At last, our paper, lead by Sarah Trubovitz, came out today in Nature Communications ! Sarah came to visit us in Berlin twice in 2017 to learn/figure out with us the taxonomy of Neogene radiolarians from the equatorial Pacific. We had an inkling that the actual amount of species in that region/timeframe would be way higher that what was published but I must admit we did't expect that much: she found 990 species just in the last 10 million years of a single site!

Later, Dave, Paula and her got the idea to compare the species richness and the species content of her work with the Southern Ocean dataset that I counted during my thesis, eons ago, and figure out if the extinction event I saw was global, regional or in fact just a migration out of the Antarctic circle, i. e. range shrinking due to the global cooling of the late Miocene (find out more about it by reading the press release... or naturally the paper itself). I didn't have that much time to spent contributing to the writing itself but as the concept was to directly compare the species ranges in both our datasets, I was naturally involved, in particular to match her species concepts with mine. It was quite the nice surprise to see some of the species I described in the Southern Ocean based on a few specimens popping up in the equatorial Pacific!

Lithomelissa? kozoi and Clathrocorys sugyiamai (both described in Renaudie & Lazarus 2013) were among the species also found in the Equatorial Pacific.

Despite the fact that radiolarians from these two regions are basically studied since close to 200 years, it might surprise some to know that Sarah's dataset and mine are, to date, the only two datasets that tried to actually record exhaustively the full diversity of those faunas! In part because radiolarian are so insanely diverse, but also simply because studying biodiversity was/is not a (fundable) goal of micropaleontology.

Later during reviews, I also contributed a little piece of statistical analysis that I am actually quite proud of – despite it being a very, very small part of the whole paper naturally :) It uses a nice trick I learned on CrossValidated (sadly I can't seem to find the post itself back) to test the significance of an event in a time serie: building an AR model for the time serie, and adding as explaining variable to the model a categorical variable stating whether the data points belong to the interval before or after the event, and then test if that variable explains a significant proportion of the variance (using a Wald test).

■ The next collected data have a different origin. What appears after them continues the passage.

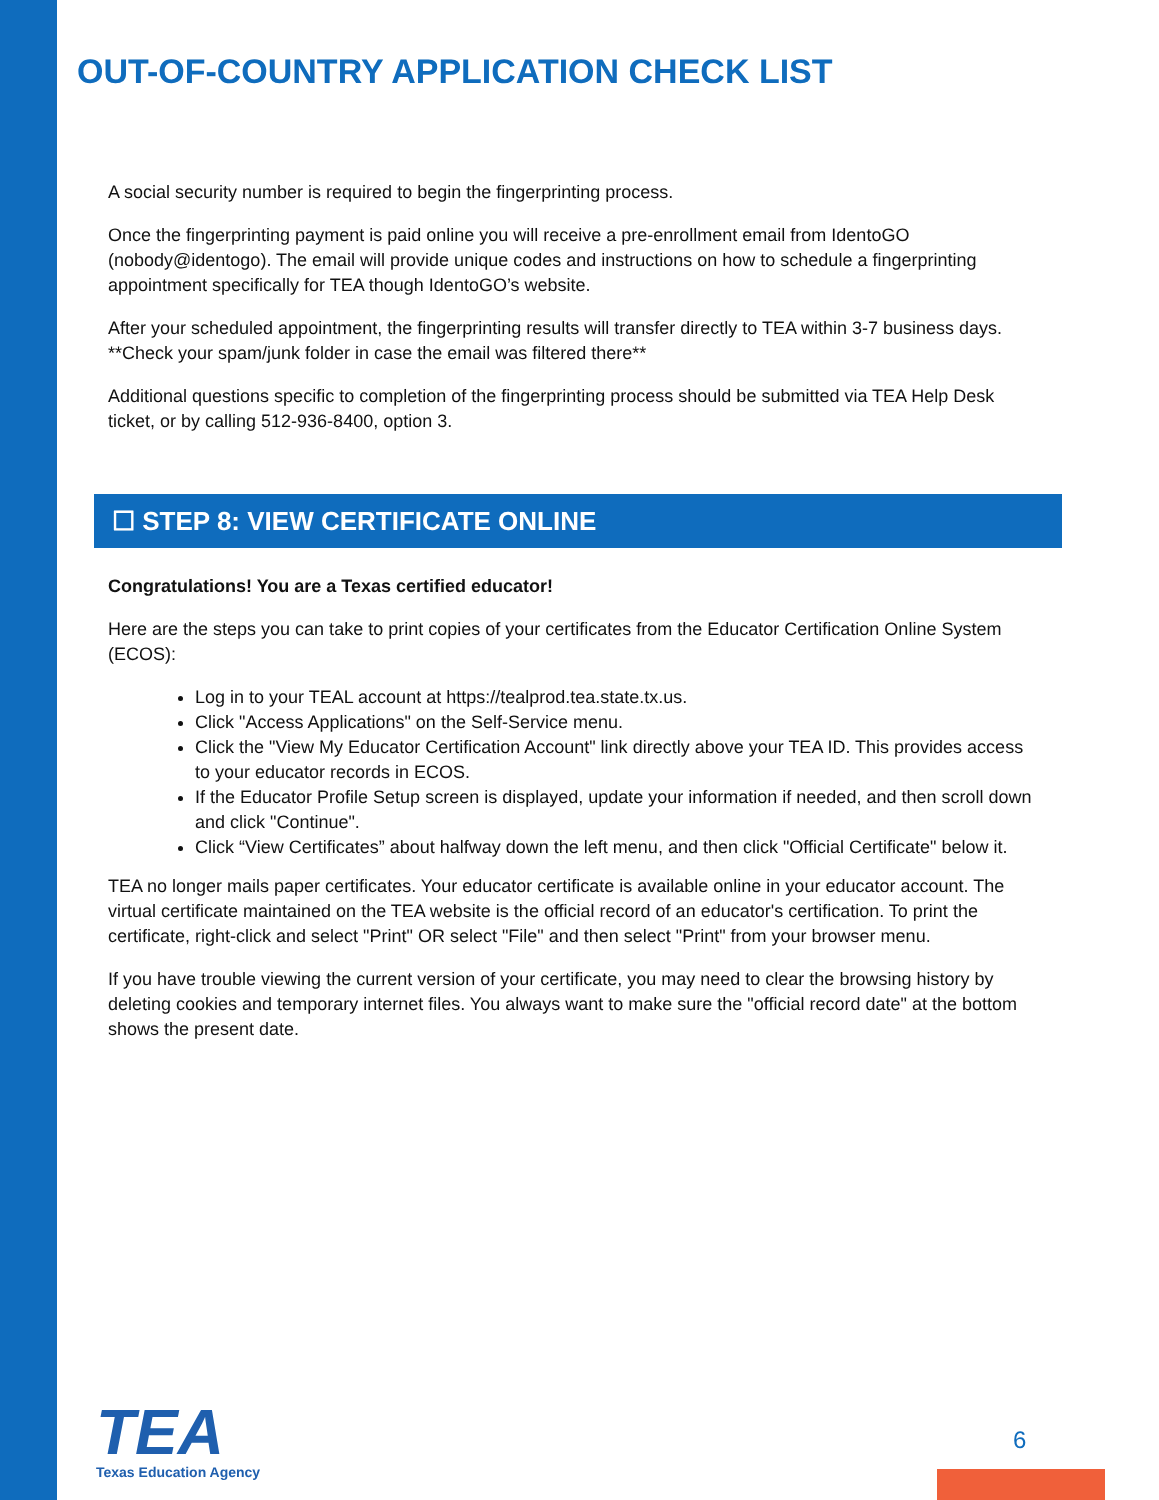OUT-OF-COUNTRY APPLICATION CHECK LIST
A social security number is required to begin the fingerprinting process.
Once the fingerprinting payment is paid online you will receive a pre-enrollment email from IdentoGO (nobody@identogo). The email will provide unique codes and instructions on how to schedule a fingerprinting appointment specifically for TEA though IdentoGO’s website.
After your scheduled appointment, the fingerprinting results will transfer directly to TEA within 3-7 business days. **Check your spam/junk folder in case the email was filtered there**
Additional questions specific to completion of the fingerprinting process should be submitted via TEA Help Desk ticket, or by calling 512-936-8400, option 3.
☐ STEP 8: VIEW CERTIFICATE ONLINE
Congratulations! You are a Texas certified educator!
Here are the steps you can take to print copies of your certificates from the Educator Certification Online System (ECOS):
Log in to your TEAL account at https://tealprod.tea.state.tx.us.
Click "Access Applications" on the Self-Service menu.
Click the "View My Educator Certification Account" link directly above your TEA ID. This provides access to your educator records in ECOS.
If the Educator Profile Setup screen is displayed, update your information if needed, and then scroll down and click "Continue".
Click “View Certificates” about halfway down the left menu, and then click "Official Certificate" below it.
TEA no longer mails paper certificates. Your educator certificate is available online in your educator account. The virtual certificate maintained on the TEA website is the official record of an educator's certification. To print the certificate, right-click and select "Print" OR select "File" and then select "Print" from your browser menu.
If you have trouble viewing the current version of your certificate, you may need to clear the browsing history by deleting cookies and temporary internet files. You always want to make sure the "official record date" at the bottom shows the present date.
TEA
Texas Education Agency
6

It's fairly simple but it nicely goes around the limitation a t-test would have (as the data in a timeseries would most likely not be independent).

Sarah also wrote a "Behind The Paper" story that you will find on the Nature Ecology & Evolution Community blog.

Reference:

Trubovitz S., Lazarus D., Renaudie J., Noble P.J., 2020. Marine plankton show threshold extinction response to Neogene climate change. Nature Communications, 11:5069.